I wrote a post last week called God Meditating on the Forms. Although it’s one of my simpler, less drawn-out posts, it got me thinking about an important issue: What does God spend his time doing all day? (Okay, I know that he’s outside of time, but I still wonder what he does on a continual basis.) For certain philosophers, God meditates on order and virtues, such as justice, courage, etc. Or he thinks about himself, since (after all) he is the highest good.
We know people by what they do, but, to be honest, before that post, I had rarely (if ever) asked myself how God spends his time! Usually it’s me trying to assure myself that God loves me, or me criticizing God for what he does not do in my life, or me hoping that God will help me out with something. Maybe I’ve assumed somewhere in my mind that God was busy hearing and answering prayers, putting people in situations that built their character, and helping them out on the road of life. Except when he doesn’t, for reasons known only to him, and that’s why we have the whole issue of theodicy!
So I guess I now have a picture in my mind of what God does: he meditates on the good, and he also does good. Yet, at the same time, he is profoundly disturbed by evil. Still, for his own reasons, he chooses when and when not to intervene. Clear as mud?
What’s that have to do with the Gregory of Nyssa quote? I’m not sure. Gregory got me thinking about how we can know God. For him, we have some vision of the divine within ourselves, but it has been obscured by a lot of junk: passions, self-centeredness, greed, ambition, etc. For Gregory, once we cleanse ourselves of those things, we can see God more clearly.
I think there’s something to that, though I’m not sure how far I would go. For example, sexual passion can reduce people to objects, which I assume God doesn’t do. Yet, it can also be an expression of intimacy and love, which is why church fathers viewed the Song of Songs as an allegory of God’s relationship with the church or the individual Christian. Moreover, God is not totally devoid of passion, for he can be “jealous.” Many Christians like to say, “Yeah, but that means zealous.” Usually, the word appears when God is telling Israel not to worship other gods, so “jealous” appears to be an appropriate translation to me.
“Yeah, but God has a right to be jealous–you don’t!,” Christians may say. But that’s one problem I have with the notion that Christians should imitate God. Sure, we can be kind and good like him (in a sense), but he has prerogatives and attributes that we are supposed to lack. He can have them because he’s the highest being, and we’re not. And so we can’t be entirely like God.

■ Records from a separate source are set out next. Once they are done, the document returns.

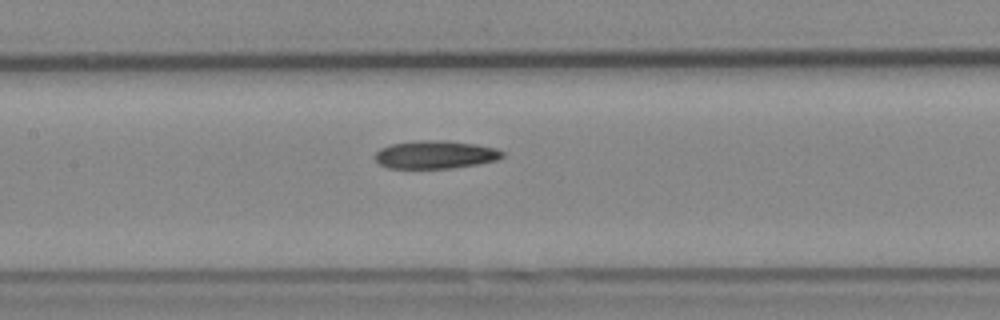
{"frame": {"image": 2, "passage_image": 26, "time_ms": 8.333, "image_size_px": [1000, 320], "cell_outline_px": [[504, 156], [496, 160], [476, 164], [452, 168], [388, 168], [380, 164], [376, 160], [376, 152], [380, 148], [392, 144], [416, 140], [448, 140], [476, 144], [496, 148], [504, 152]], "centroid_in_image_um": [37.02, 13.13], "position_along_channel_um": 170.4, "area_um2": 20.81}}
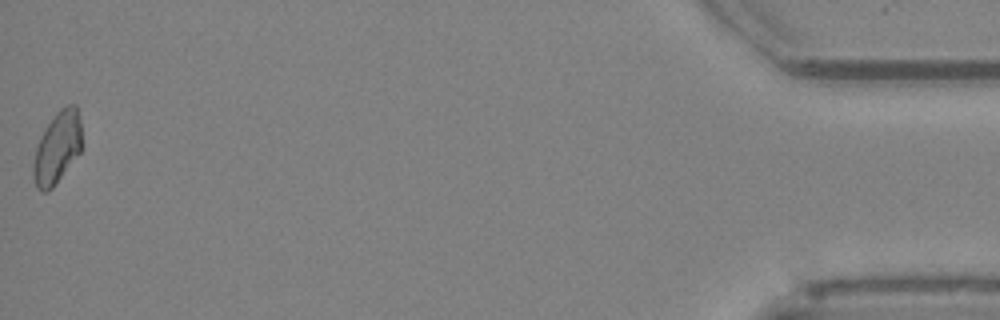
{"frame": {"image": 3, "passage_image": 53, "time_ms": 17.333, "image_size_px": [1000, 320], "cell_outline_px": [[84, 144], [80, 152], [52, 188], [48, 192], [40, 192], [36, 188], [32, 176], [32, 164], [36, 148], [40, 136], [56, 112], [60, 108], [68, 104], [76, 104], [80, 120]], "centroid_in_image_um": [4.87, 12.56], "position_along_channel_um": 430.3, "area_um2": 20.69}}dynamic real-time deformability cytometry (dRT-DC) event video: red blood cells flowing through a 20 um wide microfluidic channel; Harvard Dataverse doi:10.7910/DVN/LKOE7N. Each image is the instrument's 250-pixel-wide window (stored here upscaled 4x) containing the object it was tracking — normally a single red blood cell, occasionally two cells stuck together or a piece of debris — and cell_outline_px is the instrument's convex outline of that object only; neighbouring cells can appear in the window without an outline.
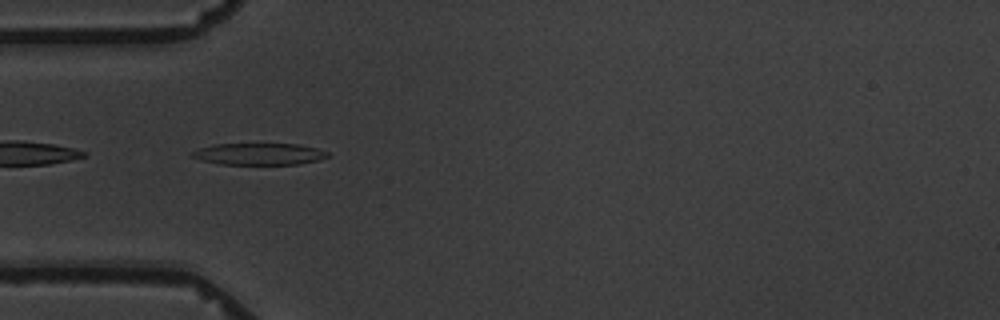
{"species": "common noctule bat (a hibernating species)", "species_latin": "Nyctalus noctula", "temperature_condition": "warm", "stored_images_in_passage": 8, "camera_frame_rate_fps": 3000, "um_per_image_px": 0.085, "animal": {"sex": "male", "body_mass_g": 19.5, "forearm_length_mm": 54.6}, "frame": {"image": 1, "passage_image": 4, "time_ms": 3.333, "image_size_px": [1000, 320], "cell_outline_px": [[328, 156], [320, 160], [300, 164], [220, 164], [200, 160], [192, 156], [192, 152], [200, 148], [212, 144], [300, 144], [316, 148], [328, 152]], "centroid_in_image_um": [22.04, 13.09], "position_along_channel_um": 63.0, "area_um2": 17.11}}
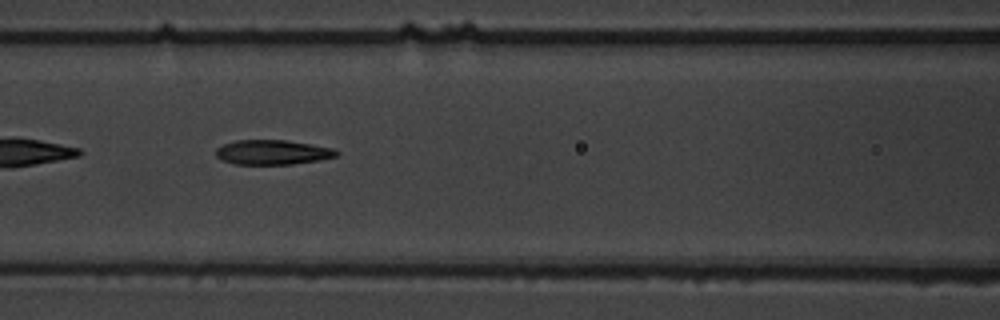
{"frame": {"image": 2, "passage_image": 6, "time_ms": 5.667, "image_size_px": [1000, 320], "cell_outline_px": [[340, 152], [336, 156], [320, 160], [292, 164], [232, 164], [216, 156], [216, 148], [224, 144], [236, 140], [284, 140], [332, 148]], "centroid_in_image_um": [23.15, 12.95], "position_along_channel_um": 143.5, "area_um2": 17.17}}
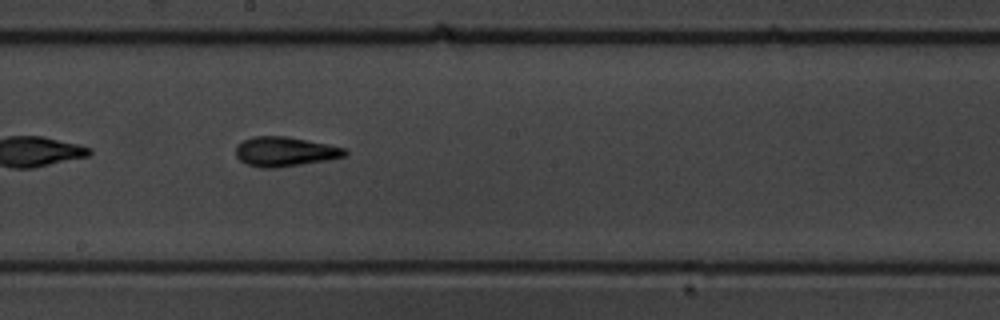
{"frame": {"image": 3, "passage_image": 8, "time_ms": 8.0, "image_size_px": [1000, 320], "cell_outline_px": [[348, 152], [344, 156], [328, 160], [276, 168], [260, 168], [244, 164], [236, 156], [236, 144], [252, 136], [284, 136], [328, 144], [344, 148]], "centroid_in_image_um": [24.17, 12.89], "position_along_channel_um": 224.0, "area_um2": 18.84}}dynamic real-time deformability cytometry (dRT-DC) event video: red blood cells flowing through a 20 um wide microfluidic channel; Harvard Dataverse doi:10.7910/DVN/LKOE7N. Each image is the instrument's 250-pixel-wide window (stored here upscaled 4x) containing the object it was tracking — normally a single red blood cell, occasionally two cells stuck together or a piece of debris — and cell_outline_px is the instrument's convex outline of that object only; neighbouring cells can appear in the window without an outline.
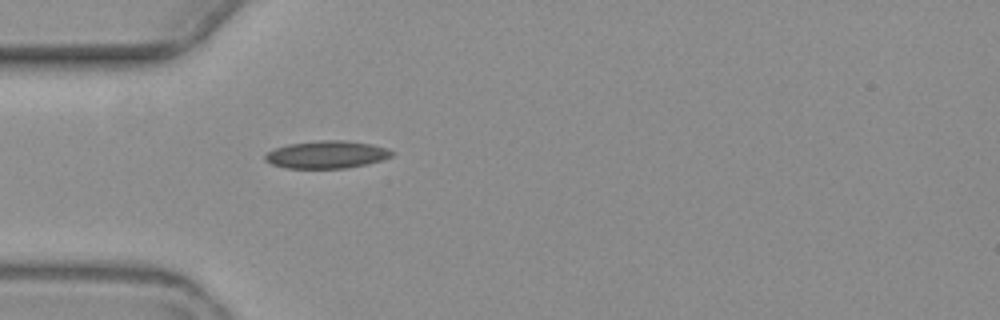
{"species": "common noctule bat (a hibernating species)", "species_latin": "Nyctalus noctula", "temperature_condition": "warm", "stored_images_in_passage": 1, "camera_frame_rate_fps": 3000, "um_per_image_px": 0.085, "animal": {"sex": "female", "body_mass_g": 19.3, "forearm_length_mm": 54.1}, "frame": {"image": 1, "passage_image": 1, "time_ms": 0.0, "image_size_px": [1000, 320], "cell_outline_px": [[396, 152], [392, 156], [368, 164], [348, 168], [284, 168], [272, 164], [264, 160], [264, 156], [268, 152], [276, 148], [288, 144], [320, 140], [344, 140], [372, 144], [388, 148]], "centroid_in_image_um": [27.8, 13.14], "position_along_channel_um": 57.2, "area_um2": 20.46}}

But I would agree that passions like hate, jealousy, greed, etc., can inhibit my clear thinking. I thought about this as I watched Joyce Meyer last night, and she said that she once had a whole lot of emotional baggage, such that she was always looking to others to help her feel better about herself. As a result, she took any disagreement with her as a personal attack, and she didn’t find her security in Christ’s love for her.
I still have that problem, to be honest, and I’m not sure what the solution is. But I do find that asking myself what God does with his time at least helps me get outside of myself, if only for a moment. Whether that will magically transform me into a more generous, kinder person, I have no idea. My mind tends to gravitate towards stinkin’ thinkin’. And when I try to meditate on God’s goodness, my mind can easily degenerate to, “God is good? Yeah, right! How come he doesn’t bless people with Asperger’s with the things that other people enjoy? Why’s he allow so many problems in the world?”
To tell you the truth, it’s hard to know a being whom I cannot directly sense. Actually, I wonder how easy it is to know anyone, since I’m only myself, not somebody else. I can’t definitively say what makes someone else tick! I’m not even entirely sure what makes me tick!